Muita gente vai acreditar que a partir daí o filme está próximo de, pagar todas as suas contas. Ledo engano, atualmente além do custo em marketing que não está inserido no orçamento da produção, é comum que porcentagens da bilheteria sejam comprometidas (se não me engano, Jack Nicholson foi o primeiro ator a lucrar com isso em Batman), embora isto esteja vinculado à necessidade do filme pagar sua produção. Felizmente, os prêmios e as sete indicações que o filme tem conseguido ajudaram a diminuir o prejuízo. Hulk que foi aos cinemas em 2003, teve o mesmo problema e a produtora responsável já não parece muito empolgada em realizar uma continuação, embora tenha sido lucrativo para os estúdios Marvel, que ganharam cedendo direitos do personagem e com a comercialização de produtos do mesmo.

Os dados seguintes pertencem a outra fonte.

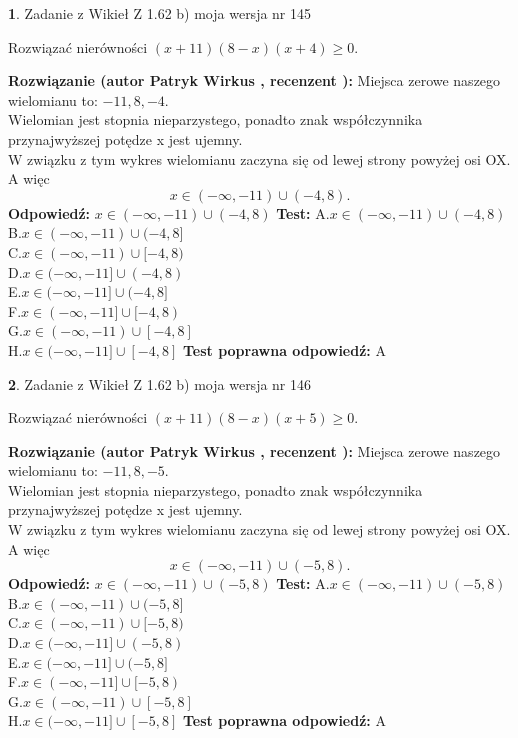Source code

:\documentclass[12pt, a4paper]{article}
\theoremstyle{definition} %
\newtheorem{zad}{}
\newcommand{\zadStart}[1]{\begin{zad}#1\newline}
\newcommand{\zadStop}{\end{zad}}
\newcommand{\rozwStart}[2]{\noindent \textbf{Rozwiązanie (autor #1 , recenzent #2): }\newline}
\newcommand{\rozwStop}{\newline}
\newcommand{\odpStart}{\noindent \textbf{Odpowiedź:}\newline}
\newcommand{\odpStop}{\newline}
\newcommand{\testStart}{\noindent \textbf{Test:}\newline}
\newcommand{\testStop}{\newline}
\newcommand{\kluczStart}{\noindent \textbf{Test poprawna odpowiedź:}\newline}
\newcommand{\kluczStop}{\newline}
\begin{document}
\zadStart{Zadanie z Wikieł Z 1.62 b) moja wersja nr 145}

Rozwiązać nierówności $(x+11)(8-x)(x+4)\ge0$.
\zadStop
\rozwStart{Patryk Wirkus}{}
Miejsca zerowe naszego wielomianu to: $-11, 8, -4$.\\
Wielomian jest stopnia nieparzystego, ponadto znak współczynnika przy\linebreak najwyższej potędze x jest ujemny.\\ W związku z tym wykres wielomianu zaczyna się od lewej strony powyżej osi OX. A więc $$x \in (-\infty,-11) \cup (-4,8).$$
\rozwStop
\odpStart
$x \in (-\infty,-11) \cup (-4,8)$
\odpStop
\testStart
A.$x \in (-\infty,-11) \cup (-4,8)$\\
B.$x \in (-\infty,-11) \cup (-4,8]$\\
C.$x \in (-\infty,-11) \cup [-4,8)$\\
D.$x \in (-\infty,-11] \cup (-4,8)$\\
E.$x \in (-\infty,-11] \cup (-4,8]$\\
F.$x \in (-\infty,-11] \cup [-4,8)$\\
G.$x \in (-\infty,-11) \cup [-4,8]$\\
H.$x \in (-\infty,-11] \cup [-4,8]$
\testStop
\kluczStart
A
\kluczStop



\zadStart{Zadanie z Wikieł Z 1.62 b) moja wersja nr 146}

Rozwiązać nierówności $(x+11)(8-x)(x+5)\ge0$.
\zadStop
\rozwStart{Patryk Wirkus}{}
Miejsca zerowe naszego wielomianu to: $-11, 8, -5$.\\
Wielomian jest stopnia nieparzystego, ponadto znak współczynnika przy\linebreak najwyższej potędze x jest ujemny.\\ W związku z tym wykres wielomianu zaczyna się od lewej strony powyżej osi OX. A więc $$x \in (-\infty,-11) \cup (-5,8).$$
\rozwStop
\odpStart
$x \in (-\infty,-11) \cup (-5,8)$
\odpStop
\testStart
A.$x \in (-\infty,-11) \cup (-5,8)$\\
B.$x \in (-\infty,-11) \cup (-5,8]$\\
C.$x \in (-\infty,-11) \cup [-5,8)$\\
D.$x \in (-\infty,-11] \cup (-5,8)$\\
E.$x \in (-\infty,-11] \cup (-5,8]$\\
F.$x \in (-\infty,-11] \cup [-5,8)$\\
G.$x \in (-\infty,-11) \cup [-5,8]$\\
H.$x \in (-\infty,-11] \cup [-5,8]$
\testStop
\kluczStart
A
\kluczStop
\end{document}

Seguindo o mesmo caminho, Titanic quase levou os envolvidos à falência, e só não o fez porque conseguiu ter um sucesso proporcional ao seu investimento. Nessas horas, é bom lembrar que A Bruxa de Blair, no mesmo ano, custou cerca de 30 mil dólares (fora o custo de marketing) e rendeu mais de 100 milhões de dólares na bilheteria entrando para a história como um dos mais rentáveis e originais filmes de terror. Desde então, a aposta em orçamentos grandiosos não tem a mesma empolgação e apenas um filme nesse estilo conseguiu esbarrar na película de James Cameron: Pearl Harbor.
O quarto filme do personagem Harry Potter, Harry Potter e o Cálice de Fogo (que contará com o diretor Mike Newell), será o maior orçamento da história do cinema, chegando a U$S 307 milhões. Esse dado não contradiz minhas afirmativas anteriores, já que o mago de J.K. Rowling é uma das marcas mais rentáveis dos últimos tempos, sendo garantia certa de alta bilheteria e é, portanto, uma aposta certa para os estúdios da Warner Bros. É a exceção que confirma a regra.
Com todos esses números e prejuízos, fica difícil definir quanto custa um filme, já que entre produção, marketing bilheteria, contrato e outros fatores imprevisíveis e previsíveis (como por exemplo, o fato de os cinemas terem direito a um terço do valor das bilheterias), a indústria esbarra em suas próprias limitações de prever quais investimentos valem ou não a pena. Talvez a solução fosse apostar em filmes baratos, mas com roteiros competentes (o que acabaria com o Star System e aqueles filmes completamente apoiados na fama de seus atores). Em tempo: Cold Mountain foi, recentemente, relegado a segundo plano pela Miramax, que passa a apostar todas as suas fichas em Cidade de Deus, o qual convenhamos, é muito melhor do que a película estrelada por Nicole Kidman e Jude Law. E bem mais barato.